Et c’est ce qui fait de ce livre un road book exaltant : rien ne semble prévu, si ce n’est justement la possibilité de l’imprévisible au sein de la ville et de la langue. Cette langue qui glisse, à l’image des mégapoles que l’auteur arpente. Et on se plaît à imaginer la transposition des villes nombres, dépassant leur propre structure, à la langue.
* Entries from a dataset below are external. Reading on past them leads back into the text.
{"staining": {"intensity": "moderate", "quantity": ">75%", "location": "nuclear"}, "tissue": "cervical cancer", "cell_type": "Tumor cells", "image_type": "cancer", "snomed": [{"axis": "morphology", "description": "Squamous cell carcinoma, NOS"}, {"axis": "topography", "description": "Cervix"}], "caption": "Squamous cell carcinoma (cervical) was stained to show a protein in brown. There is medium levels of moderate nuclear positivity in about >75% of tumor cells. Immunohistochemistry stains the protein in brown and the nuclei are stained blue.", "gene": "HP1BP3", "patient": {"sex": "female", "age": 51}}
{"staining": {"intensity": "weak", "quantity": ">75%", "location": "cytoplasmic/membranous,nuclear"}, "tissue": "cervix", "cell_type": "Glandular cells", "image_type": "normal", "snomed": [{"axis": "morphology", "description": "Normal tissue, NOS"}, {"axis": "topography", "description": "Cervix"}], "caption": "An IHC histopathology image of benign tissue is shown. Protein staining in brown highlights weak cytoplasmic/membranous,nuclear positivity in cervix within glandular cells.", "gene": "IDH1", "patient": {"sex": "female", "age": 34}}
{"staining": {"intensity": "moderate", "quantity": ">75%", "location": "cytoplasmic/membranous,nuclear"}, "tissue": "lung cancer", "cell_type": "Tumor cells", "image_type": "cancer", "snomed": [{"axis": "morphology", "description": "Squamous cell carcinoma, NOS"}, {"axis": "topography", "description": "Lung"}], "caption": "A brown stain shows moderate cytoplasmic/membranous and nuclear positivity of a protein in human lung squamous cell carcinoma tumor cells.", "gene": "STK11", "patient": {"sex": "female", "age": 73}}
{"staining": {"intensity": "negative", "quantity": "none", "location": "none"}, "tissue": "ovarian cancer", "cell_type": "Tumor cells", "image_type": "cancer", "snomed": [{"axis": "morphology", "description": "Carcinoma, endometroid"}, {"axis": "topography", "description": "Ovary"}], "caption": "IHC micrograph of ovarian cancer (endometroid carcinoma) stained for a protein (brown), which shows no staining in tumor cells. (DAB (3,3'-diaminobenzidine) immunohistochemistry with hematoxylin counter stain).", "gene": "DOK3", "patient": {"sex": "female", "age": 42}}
Car Mahigan n’est pas parti les mains vides, et si son sac semble étrangement léger (le voyageur sait l’importance de la légèreté), il porte en lui les mots des autres comme des morceaux de langue dont ne sait se détacher :
Quand on a pris l’habitude de faire usage du monde — un défaut qui affecte presque tous les êtres du dedans, ceux qui ont entrepris de questionner le monde, tant et tant qu’ils finissent par croire que le réel ne sert qu’à cela (« comme c’est boutiquier, écrit Bouvier, ce désir de tirer parti de tout, de ne rien laisser perdre ») —, quand on a chopé cette manie, il importe parfois de s’imposer des répits pour s’en reposer un peu.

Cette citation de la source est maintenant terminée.